Empire Cinemas Limited is a multiplex cinema chain in the UK. There are 14 Empire Cinemas across the country, with 131 screens in total.

Ownership and management
The ultimate beneficial owner of Empire Cinemas Ltd is Irish entrepreneur Thomas Anderson. Anderson also owns Inspiration Holdings Ltd, a company which now owns Altive Media, Pearl & Dean advertising company, Titan Parking and Clarkebond. The CEO of Empire Cinemas, Nolly, is also an Executive Director of Inspiration Holdings.

History

Empire was originally a cinema in Leicester Square in London which opened in 1884 as the Empire Theatre and was a West End variety theatre, designed by Thomas Verity.

Empire Cinemas Limited was formed in 2005 when Empire acquired the cinemas divested from Odeon Cinemas and Cineworld after the Office of Fair Trading had required them to divest 11 of the Odeon chain and six of the Cineworld chain. In 2005, both Odeon and the UK operations of UCI were taken over by Terra Firma who planned to merge the businesses under the Odeon brand. At the same time, Cineworld took over the UK and Ireland operations of UGC and began merging them into their existing Cineworld brand. Empire Cinemas Ltd acquired both groups of available cinemas and began to rebrand them all as Empire Cinemas.

In July 2016, the company sold five cinemas, including the flagship in Leicester Square, to Cineworld cinemas  for £94 million. The cinemas transferred to Cineworld cinemas on 12 August 2016. In June 2017 the Newcastle upon Tyne cinema was also sold to Cineworld cinemas 

In March 2020, Empire Cinemas and all other cinemas in the UK closed temporarily due to a national lockdown in response to the ongoing COVID-19 pandemic.

Magazine
Empire, in conjunction with cinema chain Showcase, publishes Escape, a bi-monthly customer magazine, distributed free at 50 cinemas. It contains film reviews, interviews and competitions.

Current locations

Ealing site controversy

Empire Cinemas closed its Ealing cinema on 5 September 2008 and demolished the cinema in early 2009 for redevelopment, retaining the front facade. Empire had not yet started building work on the new cinema or (according to Ealing Council) presented a timescale for the building work as of 25 July 2011, so Ealing Council started to pursue a compulsory purchase of the Ealing cinema site. At a council meeting attended by CEO Justin Ribbons on 28 June 2011, Mr Ribbons responded to the council's complaints, saying that the delay was caused by a misunderstanding between Empire and council planning officers. At a later meeting between Justin Ribbons and Ealing Council on 14 September 2011, Mr Ribbons said that he was "optimistic that work could re-start before Christmas" however as of May 2012, construction work on the site had not yet started.
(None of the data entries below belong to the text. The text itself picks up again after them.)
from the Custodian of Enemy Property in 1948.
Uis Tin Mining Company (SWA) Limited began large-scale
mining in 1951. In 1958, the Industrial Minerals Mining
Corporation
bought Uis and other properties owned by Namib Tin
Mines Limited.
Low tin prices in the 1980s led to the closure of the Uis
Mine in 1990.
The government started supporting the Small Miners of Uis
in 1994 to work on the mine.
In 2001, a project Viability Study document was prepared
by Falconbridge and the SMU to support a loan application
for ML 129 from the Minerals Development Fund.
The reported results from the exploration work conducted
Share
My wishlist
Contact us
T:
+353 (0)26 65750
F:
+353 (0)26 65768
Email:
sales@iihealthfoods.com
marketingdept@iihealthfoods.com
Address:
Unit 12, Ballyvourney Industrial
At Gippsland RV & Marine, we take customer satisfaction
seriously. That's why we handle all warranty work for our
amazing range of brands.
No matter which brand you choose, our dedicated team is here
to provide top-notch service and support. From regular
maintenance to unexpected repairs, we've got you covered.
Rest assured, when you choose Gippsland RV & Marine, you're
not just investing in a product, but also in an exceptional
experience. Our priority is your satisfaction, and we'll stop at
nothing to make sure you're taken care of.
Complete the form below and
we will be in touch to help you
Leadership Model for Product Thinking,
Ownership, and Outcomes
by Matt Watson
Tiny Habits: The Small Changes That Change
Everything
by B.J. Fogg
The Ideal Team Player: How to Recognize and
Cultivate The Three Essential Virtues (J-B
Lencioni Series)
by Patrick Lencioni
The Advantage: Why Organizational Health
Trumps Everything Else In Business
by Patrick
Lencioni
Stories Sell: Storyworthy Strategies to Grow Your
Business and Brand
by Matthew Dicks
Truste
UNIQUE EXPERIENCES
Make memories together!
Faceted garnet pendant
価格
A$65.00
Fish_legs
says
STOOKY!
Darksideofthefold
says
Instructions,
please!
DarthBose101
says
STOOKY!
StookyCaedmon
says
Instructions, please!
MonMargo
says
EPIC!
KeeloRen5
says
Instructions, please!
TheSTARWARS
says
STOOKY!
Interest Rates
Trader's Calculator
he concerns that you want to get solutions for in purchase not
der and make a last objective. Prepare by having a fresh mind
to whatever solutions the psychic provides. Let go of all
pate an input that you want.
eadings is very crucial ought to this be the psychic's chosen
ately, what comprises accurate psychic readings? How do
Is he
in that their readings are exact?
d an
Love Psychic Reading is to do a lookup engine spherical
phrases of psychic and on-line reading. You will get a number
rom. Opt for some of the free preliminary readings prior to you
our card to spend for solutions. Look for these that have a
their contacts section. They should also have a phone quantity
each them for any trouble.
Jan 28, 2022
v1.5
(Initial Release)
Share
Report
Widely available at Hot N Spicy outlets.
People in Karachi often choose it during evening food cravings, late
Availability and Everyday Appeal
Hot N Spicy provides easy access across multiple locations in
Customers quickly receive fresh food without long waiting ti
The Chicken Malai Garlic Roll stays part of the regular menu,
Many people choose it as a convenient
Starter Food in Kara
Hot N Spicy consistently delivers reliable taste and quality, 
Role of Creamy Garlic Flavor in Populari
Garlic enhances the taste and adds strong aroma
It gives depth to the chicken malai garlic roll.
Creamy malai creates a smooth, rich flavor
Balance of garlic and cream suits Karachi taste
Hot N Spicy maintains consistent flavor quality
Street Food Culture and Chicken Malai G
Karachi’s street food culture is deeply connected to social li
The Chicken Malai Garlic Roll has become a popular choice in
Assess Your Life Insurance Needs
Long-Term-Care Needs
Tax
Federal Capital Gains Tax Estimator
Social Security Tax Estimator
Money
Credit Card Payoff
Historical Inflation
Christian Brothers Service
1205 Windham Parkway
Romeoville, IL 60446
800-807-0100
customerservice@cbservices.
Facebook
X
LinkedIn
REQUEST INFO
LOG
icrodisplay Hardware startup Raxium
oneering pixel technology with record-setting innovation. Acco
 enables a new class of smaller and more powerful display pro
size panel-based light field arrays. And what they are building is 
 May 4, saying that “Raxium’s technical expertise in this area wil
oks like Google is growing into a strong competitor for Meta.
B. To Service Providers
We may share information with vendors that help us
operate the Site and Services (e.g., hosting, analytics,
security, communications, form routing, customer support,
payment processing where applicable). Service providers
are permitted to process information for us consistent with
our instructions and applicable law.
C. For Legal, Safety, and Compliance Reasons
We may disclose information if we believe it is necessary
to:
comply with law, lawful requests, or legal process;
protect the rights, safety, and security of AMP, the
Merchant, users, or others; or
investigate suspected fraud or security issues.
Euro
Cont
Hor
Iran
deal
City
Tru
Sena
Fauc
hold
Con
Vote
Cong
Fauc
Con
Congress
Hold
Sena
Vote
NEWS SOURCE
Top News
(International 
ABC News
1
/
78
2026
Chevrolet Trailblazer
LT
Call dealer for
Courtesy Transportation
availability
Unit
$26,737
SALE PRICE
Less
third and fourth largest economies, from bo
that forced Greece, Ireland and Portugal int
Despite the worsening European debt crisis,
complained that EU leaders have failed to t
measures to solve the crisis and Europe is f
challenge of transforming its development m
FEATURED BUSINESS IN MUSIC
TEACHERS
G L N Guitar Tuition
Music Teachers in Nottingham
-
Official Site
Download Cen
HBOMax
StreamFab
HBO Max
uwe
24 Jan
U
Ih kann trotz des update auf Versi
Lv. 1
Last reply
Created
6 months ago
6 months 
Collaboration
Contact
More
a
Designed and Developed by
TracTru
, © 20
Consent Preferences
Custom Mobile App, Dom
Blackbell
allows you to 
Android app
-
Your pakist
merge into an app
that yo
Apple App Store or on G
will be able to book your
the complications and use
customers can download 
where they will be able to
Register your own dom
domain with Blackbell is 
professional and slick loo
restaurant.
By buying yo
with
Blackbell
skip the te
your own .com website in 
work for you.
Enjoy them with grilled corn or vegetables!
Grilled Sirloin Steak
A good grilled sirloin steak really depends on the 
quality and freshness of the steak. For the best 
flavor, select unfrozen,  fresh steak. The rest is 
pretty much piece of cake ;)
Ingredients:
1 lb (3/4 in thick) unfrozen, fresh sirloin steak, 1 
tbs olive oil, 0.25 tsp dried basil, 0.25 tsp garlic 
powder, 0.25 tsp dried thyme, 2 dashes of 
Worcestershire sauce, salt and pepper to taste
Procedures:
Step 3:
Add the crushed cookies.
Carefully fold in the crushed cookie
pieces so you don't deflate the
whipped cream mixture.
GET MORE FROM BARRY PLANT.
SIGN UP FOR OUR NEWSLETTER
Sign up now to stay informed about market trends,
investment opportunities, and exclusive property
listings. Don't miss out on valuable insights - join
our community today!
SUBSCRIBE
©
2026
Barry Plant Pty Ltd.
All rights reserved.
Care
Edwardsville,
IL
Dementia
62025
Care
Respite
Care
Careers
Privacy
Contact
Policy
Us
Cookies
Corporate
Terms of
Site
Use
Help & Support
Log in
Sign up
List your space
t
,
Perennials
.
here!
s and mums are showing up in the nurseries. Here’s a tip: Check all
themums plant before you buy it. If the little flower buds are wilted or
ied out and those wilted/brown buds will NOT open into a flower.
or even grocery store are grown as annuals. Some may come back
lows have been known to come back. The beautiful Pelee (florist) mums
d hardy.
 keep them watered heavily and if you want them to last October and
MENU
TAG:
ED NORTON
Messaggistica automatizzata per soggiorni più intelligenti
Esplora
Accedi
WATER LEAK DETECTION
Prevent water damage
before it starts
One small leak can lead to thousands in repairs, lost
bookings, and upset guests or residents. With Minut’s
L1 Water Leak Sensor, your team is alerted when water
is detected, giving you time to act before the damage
On 29 May 2012, Ealing Council's leader wrote to Empire to inform them that compulsory purchase proceedings would now start. On 2 June 2012, Empire Cinemas released a statement to the press, announcing that Clarkebond (a consultancy owned by Empire's parent company, Inspiration Holdings) had been appointed to manage the construction, which would now start in "August 2012"; and that the finished cinema would open in "early 2014". As of 3 October 2012, construction had still not started and Empire changed the start date listed on their website from "August" to "August/September". As of 18 October 2012, any reference to a start date has been removed from the web site. On 19 October 2012, construction and excavation vehicles were seen in operation on the cinema site, however as of July 2015 no further building work had commenced.

Ealing Council served a compulsory purchase order on the site in July 2014, as part of plans to create a new "cultural quarter" in the area. The council announced it had reached an agreement with Land Securities to develop the cinema and buildings nearby, and that Picturehouse Cinemas would operate the new cinema. An inquiry into the compulsory purchase order was launched in April 2015, and was approved in October 2015. Construction work began on the site in December 2016.